- Exercise details: Set down the data below word for word, and leave the images aside.

- Material shown:

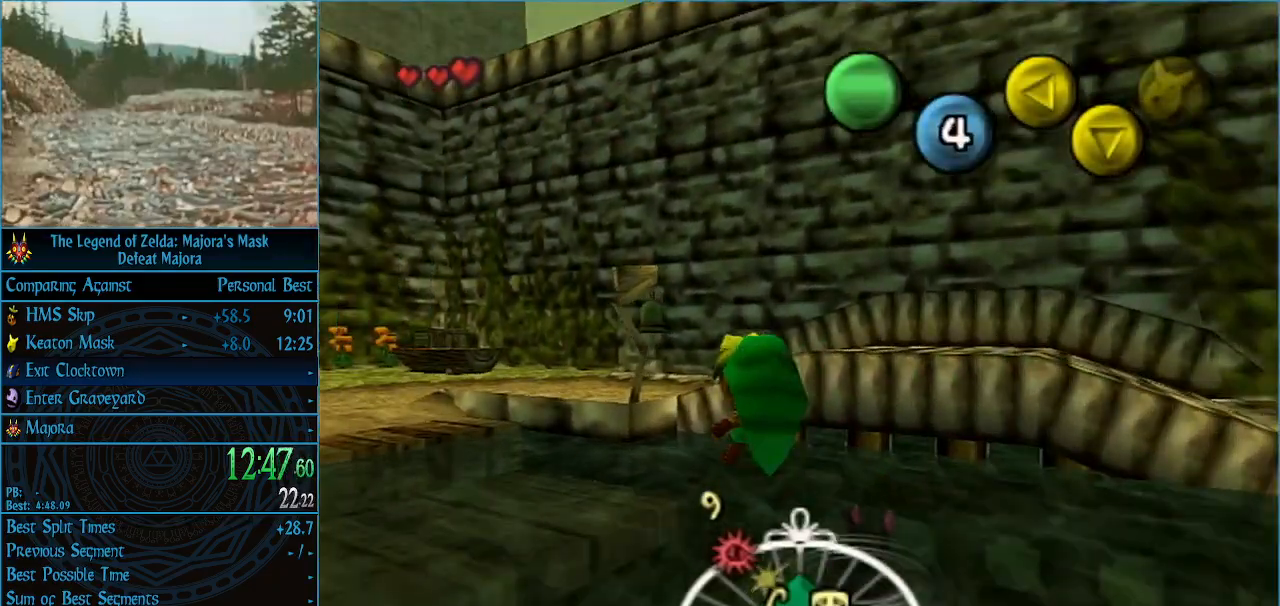
{"buttons": [], "left_stick": "up-left", "events": [[400, "left_stick", "up-left"]]}
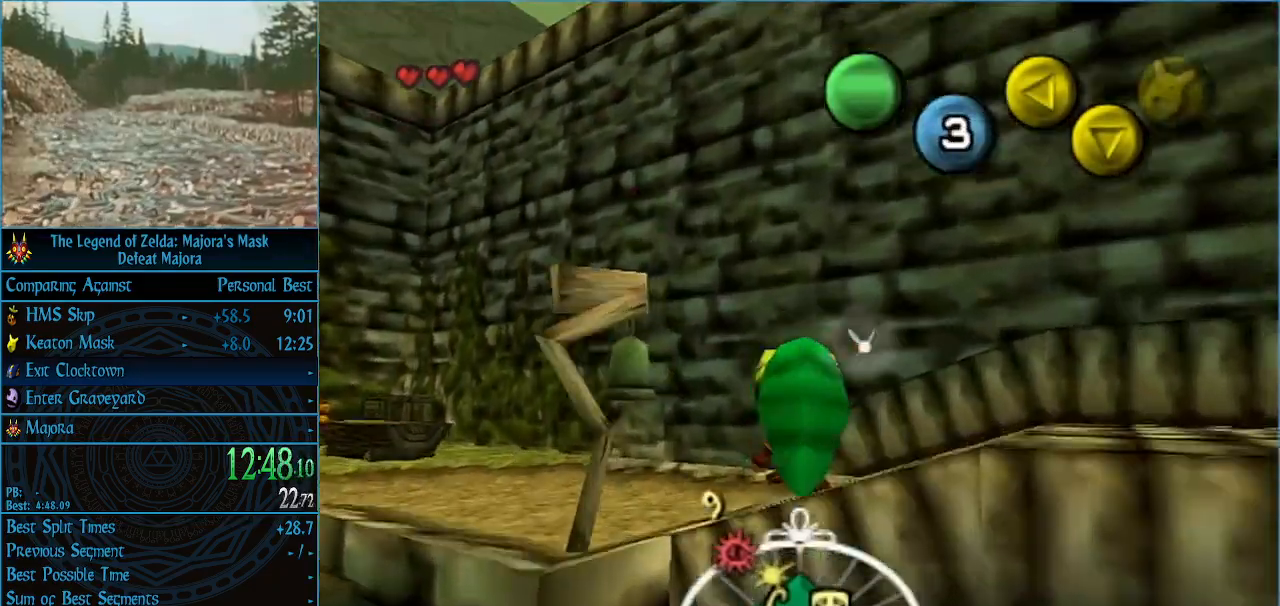
{"buttons": [], "left_stick": "up-left", "events": [[333, "left_stick", "left"], [433, "left_stick", "up-left"]]}
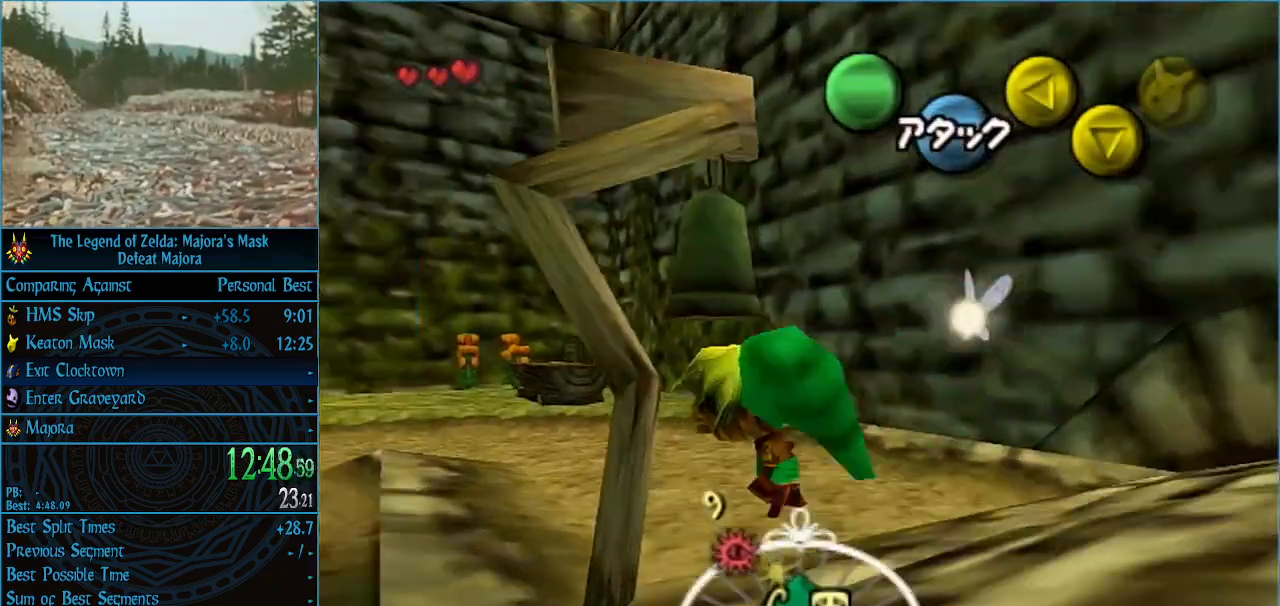
{"buttons": ["A"], "left_stick": "up-left", "events": [[267, "A", "down"]]}
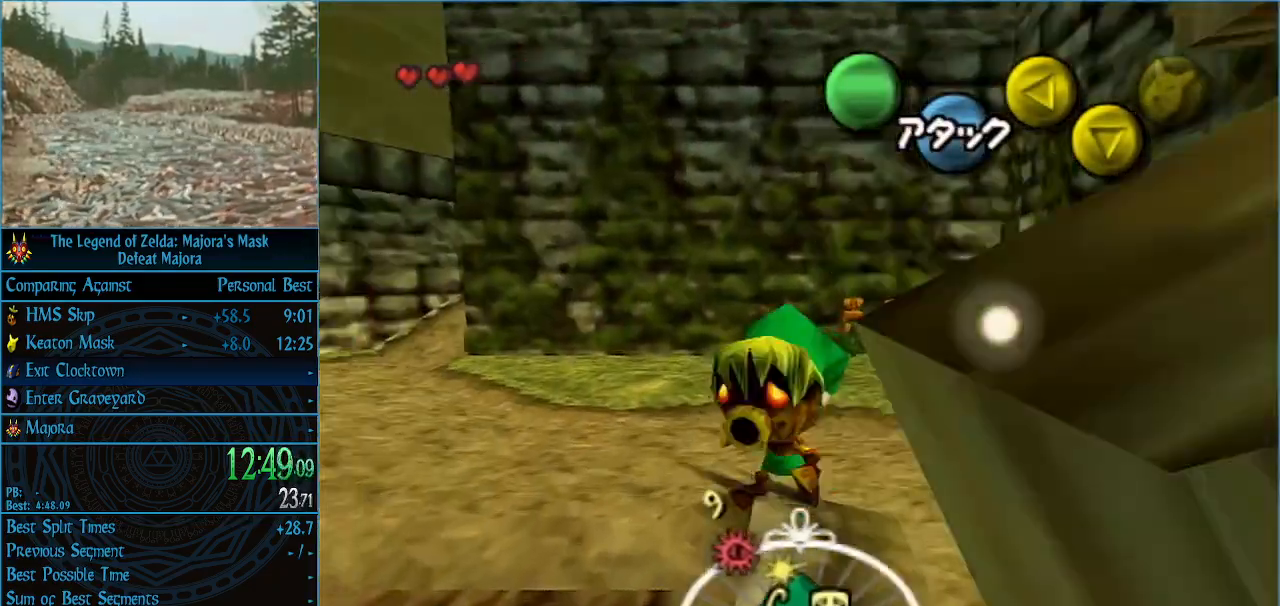
{"buttons": [], "left_stick": "up-left", "events": [[467, "A", "up"]]}
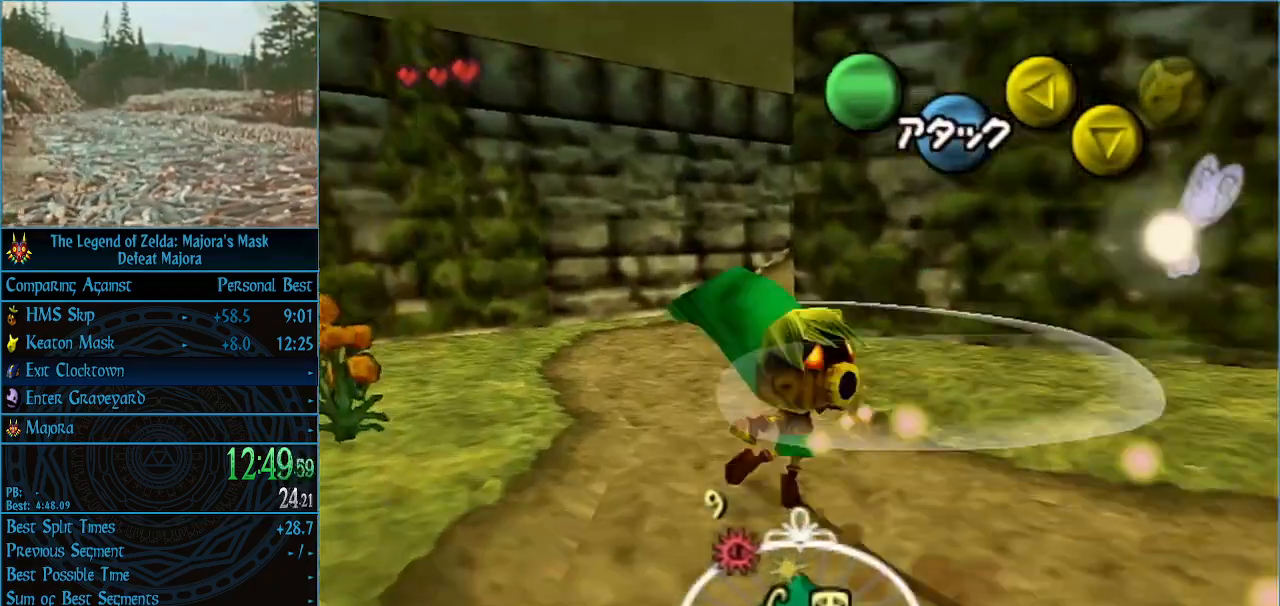
{"buttons": ["A"], "left_stick": "up", "events": [[33, "left_stick", "up"], [133, "A", "down"]]}
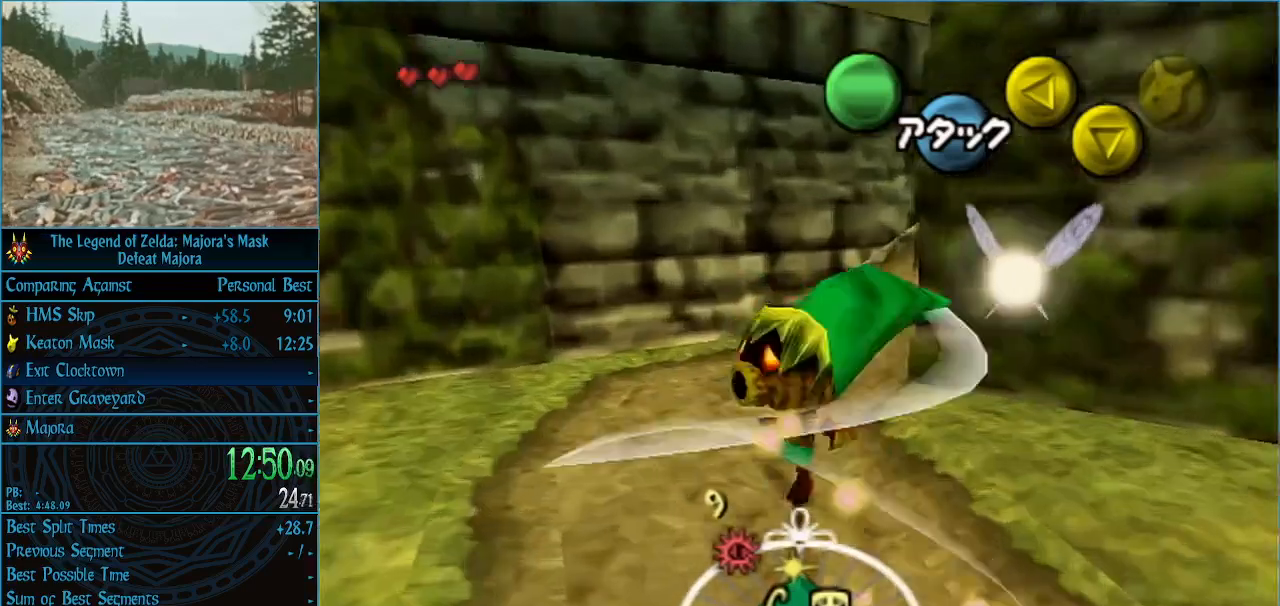
{"buttons": ["A"], "left_stick": "up-right", "events": [[133, "left_stick", "up-right"], [333, "A", "up"], [500, "A", "down"]]}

- Solution for this task:
{"buttons": [], "left_stick": "up-left", "events": [[400, "left_stick", "up-left"]]}
{"buttons": [], "left_stick": "up-left", "events": [[333, "left_stick", "left"], [433, "left_stick", "up-left"]]}
{"buttons": ["A"], "left_stick": "up-left", "events": [[267, "A", "down"]]}
{"buttons": [], "left_stick": "up-left", "events": [[467, "A", "up"]]}
{"buttons": ["A"], "left_stick": "up", "events": [[33, "left_stick", "up"], [133, "A", "down"]]}
{"buttons": ["A"], "left_stick": "up-right", "events": [[133, "left_stick", "up-right"], [333, "A", "up"], [500, "A", "down"]]}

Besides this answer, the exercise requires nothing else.